When Jake Cooper isn’t roping around his Stephenville, Texas, place, he can be found on the ProRodeo trail as one of the elite team ropers in the game.
But that’s not necessarily his home.
“Monument (N.M.) will always be my home and my hometown,” said Cooper, one of three children born to Jimmie and Shryl Cooper. “We live in Stephenville because it’s more central for rodeos, and I’d say half the top 15 guys live around there.
“If you want to be the best, you have to be around the best.”
Both are certainly the case. This season, Cooper is among the top five headers in the Professional Rodeo Cowboys Association world standings, competing primarily with heeler Tyler McKnight of Wells, Texas. It’s a return to the top of the game for Cooper, who last qualified for the Wrangler National Finals Rodeo in 2007 while competing with his twin brother, Jim Ross.
“It feels great to be in a position like this,” said Jake Cooper, one of seven cowboys that are part of the Tate Branch Auto Group “Riding for the Brand” team. “I haven’t roped good the last few years, and I had some struggles with some horses. It’s really early in the season to get too excited, but I feel great about the start and feel great about the year.”
He should. His hope is to stay among the top 15 through the rest of the regular season and earn a spot in the NFR field. After eight years away from ProRodeo’s grand finale, he would welcome the change.

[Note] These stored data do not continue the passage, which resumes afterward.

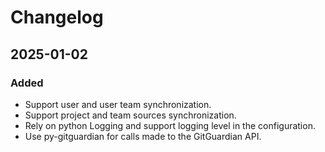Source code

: # Changelog

## 2025-01-02

### Added

- Support user and user team synchronization.
- Support project and team sources synchronization.
- Rely on python Logging and support logging level in the configuration.
- Use py-gitguardian for calls made to the GitGuardian API.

Of course, it helps to have sponsorship arrangements like he has with Tate Branch Auto Group, which has southeastern New Mexico dealerships in Carlsbad, Artesia and Hobbs.

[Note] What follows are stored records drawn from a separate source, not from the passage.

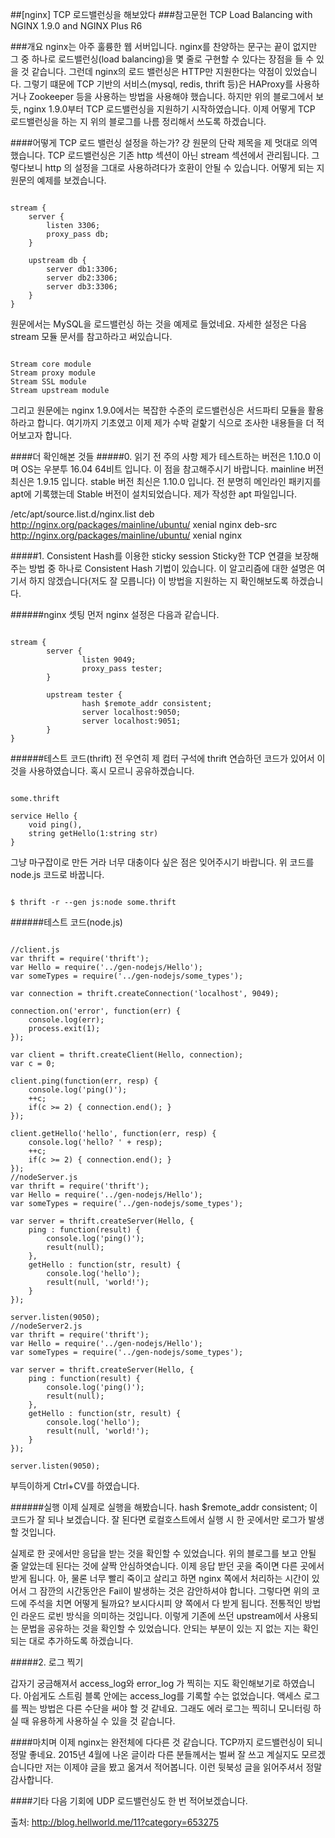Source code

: ##[nginx] TCP 로드밸런싱을 해보았다
###참고문헌
TCP Load Balancing with NGINX 1.9.0 and NGINX Plus R6

###개요
nginx는 아주 훌륭한 웹 서버입니다. nginx를 찬양하는 문구는 끝이 없지만 그 중 하나로 로드밸런싱(load balancing)을 몇 줄로 구현할 수 있다는 장점을 들 수 있을 것 같습니다. 그런데 nginx의 로드 밸런싱은 HTTP만 지원한다는 약점이 있었습니다. 그렇기 떄문에 TCP 기반의 서비스(mysql, redis, thrift 등)은 HAProxy를 사용하거나 Zookeeper 등을 사용하는 방법을 사용해야 했습니다. 하지만 위의 블로그에서 보듯, nginx 1.9.0부터 TCP 로드밸런싱을 지원하기 시작하였습니다. 이제 어떻게 TCP 로드밸런싱을 하는 지 위의 블로그를 나름 정리해서 쓰도록 하겠습니다.

####어떻게 TCP 로드 밸런싱 설정을 하는가?
걍 원문의 단락 제목을 제 멋대로 의역했습니다. TCP 로드밸런싱은 기존 http 섹션이 아닌 stream 섹션에서 관리됩니다. 그렇다보니 http 의 설정을 그대로 사용하려다가 호환이 안될 수 있습니다. 어떻게 되는 지 원문의 예제를 보겠습니다.

<pre><code>
stream {
    server {
        listen 3306;
        proxy_pass db;
    }

    upstream db {
        server db1:3306;
        server db2:3306;
        server db3:3306;
    }
}
</code></pre>

원문에서는 MySQL을 로드밸런싱 하는 것을 예제로 들었네요. 자세한 설정은 다음 stream 모듈 문서를 참고하라고 써있습니다.

<pre><code>
Stream core module
Stream proxy module
Stream SSL module
Stream upstream module
</code></pre>

그리고 원문에는 nginx 1.9.0에서는 복잡한 수준의 로드밸런싱은 서드파티 모듈을 활용하라고 합니다. 여기까지 기초였고 이제 제가 수박 겉핥기 식으로 조사한 내용들을 더 적어보고자 합니다.

####더 확인해본 것들
#####0. 읽기 전 주의 사항
제가 테스트하는 버전은 1.10.0 이며 OS는 우분투 16.04 64비트 입니다. 이 점을 참고해주시기 바랍니다.
mainline 버전 최신은 1.9.15 입니다.
stable 버전 최신은 1.10.0 입니다.
전 분명히 메인라인 패키지를 apt에 기록했는데 Stable 버전이 설치되었습니다. 제가 작성한 apt 파일입니다. 

/etc/apt/source.list.d/nginx.list
deb http://nginx.org/packages/mainline/ubuntu/ xenial nginx
deb-src http://nginx.org/packages/mainline/ubuntu/ xenial nginx


#####1. Consistent Hash를 이용한 sticky session
Sticky한 TCP 연결을 보장해주는 방법 중 하나로 Consistent Hash 기법이 있습니다. 이 알고리즘에 대한 설명은 여기서 하지 않겠습니다(저도 잘 모릅니다) 이 방법을 지원하는 지 확인해보도록 하겠습니다.

######nginx 셋팅
먼저 nginx 설정은 다음과 같습니다.

<pre><code>
stream {
        server {
                listen 9049;
                proxy_pass tester;
        }

        upstream tester {
                hash $remote_addr consistent;
                server localhost:9050;
                server localhost:9051;
        }
}
</code></pre>

######테스트 코드(thrift)
전 우연히 제 컴터 구석에 thrift 연습하던 코드가 있어서 이 것을 사용하였습니다. 혹시 모르니 공유하겠습니다.

<pre><code>
some.thrift

service Hello {
    void ping(),
    string getHello(1:string str)
}
</code></pre>

그냥 마구잡이로 만든 거라 너무 대충이다 싶은 점은 잊어주시기 바랍니다. 위 코드를 node.js 코드로 바꿉니다.

<pre><code>
$ thrift -r --gen js:node some.thrift
</code></pre>

######테스트 코드(node.js)
<pre><code>
//client.js
var thrift = require('thrift');
var Hello = require('../gen-nodejs/Hello');
var someTypes = require('../gen-nodejs/some_types');

var connection = thrift.createConnection('localhost', 9049);

connection.on('error', function(err) {
    console.log(err);
    process.exit(1);
});

var client = thrift.createClient(Hello, connection);
var c = 0;

client.ping(function(err, resp) {
    console.log('ping()');
    ++c;
    if(c >= 2) { connection.end(); }
});

client.getHello('hello', function(err, resp) {
    console.log('hello? ' + resp);
    ++c;
    if(c >= 2) { connection.end(); }
});
//nodeServer.js
var thrift = require('thrift');
var Hello = require('../gen-nodejs/Hello');
var someTypes = require('../gen-nodejs/some_types');

var server = thrift.createServer(Hello, {
    ping : function(result) {
        console.log('ping()');
        result(null);
    },
    getHello : function(str, result) {
        console.log('hello');
        result(null, 'world!');
    }
});

server.listen(9050);
//nodeServer2.js
var thrift = require('thrift');
var Hello = require('../gen-nodejs/Hello');
var someTypes = require('../gen-nodejs/some_types');

var server = thrift.createServer(Hello, {
    ping : function(result) {
        console.log('ping()');
        result(null);
    },
    getHello : function(str, result) {
        console.log('hello');
        result(null, 'world!');
    }
});

server.listen(9050);
</code></pre>

부득이하게 Ctrl+CV를 하였습니다.

######실행
이제 실제로 실행을 해봤습니다. hash $remote_addr consistent; 이 코드가 잘 되나 보겠습니다. 잘 된다면 로컬호스트에서 실행 시 한 곳에서만 로그가 발생할 것입니다.

실제로 한 곳에서만 응답을 받는 것을 확인할 수 있었습니다. 위의 블로그를 보고 안될 줄 알았는데 된다는 것에 살짝 안심하엿습니다. 이제 응답 받던 곳을 죽이면 다른 곳에서 받게 됩니다. 아, 물론 너무 빨리 죽이고 살리고 하면 nginx 쪽에서 처리하는 시간이 있어서 그 잠깐의 시간동안은 Fail이 발생하는 것은 감안하셔야 합니다.
그렇다면 위의 코드에 주석을 치면 어떻게 될까요? 보시다시피 양 쪽에서 다 받게 됩니다. 전통적인 방법인 라운드 로빈 방식을 의미하는 것입니다. 이렇게 기존에 쓰던 upstream에서 사용되는 문법을 공유하는 것을 확인할 수 있었습니다. 안되는 부분이 있는 지 없는 지는 확인되는 대로 추가하도록 하겠습니다.

#####2. 로그 찍기

갑자기 궁금해져서 access_log와 error_log 가 찍히는 지도 확인해보기로 하였습니다. 아쉽게도 스트림 블록 안에는 access_log를 기록할 수는 없었습니다. 액세스 로그를 찍는 방법은 다른 수단을 써야 할 것 같네요. 그래도 에러 로그는 찍히니 모니터링 하실 때 유용하게 사용하실 수 있을 것 같습니다.

####마치며
이제 nginx는 완전체에 다다른 것 같습니다. TCP까지 로드밸런싱이 되니 정말 좋네요. 2015년 4월에 나온 글이라 다른 분들께서는 벌써 잘 쓰고 계실지도 모르겠습니다만 저는 이제야 글을 봤고 옮겨서 적어봅니다. 이런 뒷북성 글을 읽어주셔서 정말 감사합니다.

####기타
다음 기회에 UDP 로드밸런싱도 한 번 적어보겠습니다.


출처: http://blog.hellworld.me/11?category=653275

“It makes it so much easier on us out here on the road with help like that,” said Cooper, who joins Jim Ross; tie-down roping brothers Clif and Clint Cooper and their legendary father, Roy Cooper; steer roper Marty Jones; and two-time world champion saddle bronc rider Taos Muncy. “I got to know Tate a little bit because Jim’s had the relationship for a couple of years. It’s a great opportunity for us to be involved with a guy like Tate, who supports rodeo and what we do.
“Not only does it make the financial burden less, but having a guy that’s easy to talk to and is a spiritual guy like my dad is great, too. This really has the feeling of family.”
Branch takes a familial approach to the arrangements with the cowboys, all of whom have New Mexico ties. Jake Cooper, Jim Ross Cooper, Clint Cooper, Roy Cooper and Jones have specific ties to Lea County in the state’s most southeastern corner, while Muncy is from Corona; Clif Cooper is the lone Texas-raised cowboy in the bunch, but he has other ties to Lea County through Roy’s family.
“Having grown up around rodeo, I know what kind of sacrifices these guys make to compete at the top level,” said Joby Houghtaling, the Tate Branch Auto Group’s director of operations. “We’re very excited to support these guys, the sport of rodeo and the lifestyle they live. We want them to know they’re part of our family.”
That seems to be a common theme for many of the “Riding for the Brand” cowboys, but it’s especially true for Jake Cooper. Less than a decade ago, he and Jim Ross became the first set of twins to compete together in team roping at the NFR. Of course, they’re just carrying on a heritage passed down from their father, 1980 all-around world champion Jimmie Cooper, a ProRodeo Hall of Fame inductee.
“This is a lifestyle for me,” Jake Cooper said. “Guys ask me all the time how long I’m going to do this. This is all I’ve ever done. Since I was 12 years old, it’s all I’ve ever wanted to do. It’s a way of life for me, not really a job.
“I’m 30 now. I’ve grown up. Dad told me it was a hard life out here. You’ve got to love it, and I do. He used to tell me when I was a kid that he loved to rope with me.”
In early May, Jake Cooper returned to Monument and spent a week with his family. He and his dad roped together much of that time.
“There’s nothing that makes me happier than roping with him and spending time with him,” Jake Cooper said. “It’s great that he can still compete and do stuff along with us.”
As he prepares for the busy summer run, Jake Cooper knows the struggles that come with competing in rodeo full time. Only the top teams at each rodeo will earn a check, so it’s vital that he and McKnight battle through any adversity and excel at the right times if he plans to return to the NFR in 2015.
If he qualifies for Las Vegas in December, he will rope for the largest purse in the history of the sport’s championship event, with go-round winners earning more than $26,000 each night for 10 star-filled days in the Nevada desert. Just making it to Sin City would put him in position to claim that elusive, yet coveted world championship.
“It’s a little early to be talking about a gold buckle,” he said. “That’s been my goal since I was a kid. That’s every guy’s goal, especially growing up with my dad having one. It’s almost like that World Series ring; it’s that instant respect you get from every rodeo cowboy.
“It’s going to take a lot more hard work. Hopefully if all the right things fall in place, we’ll get to do it.”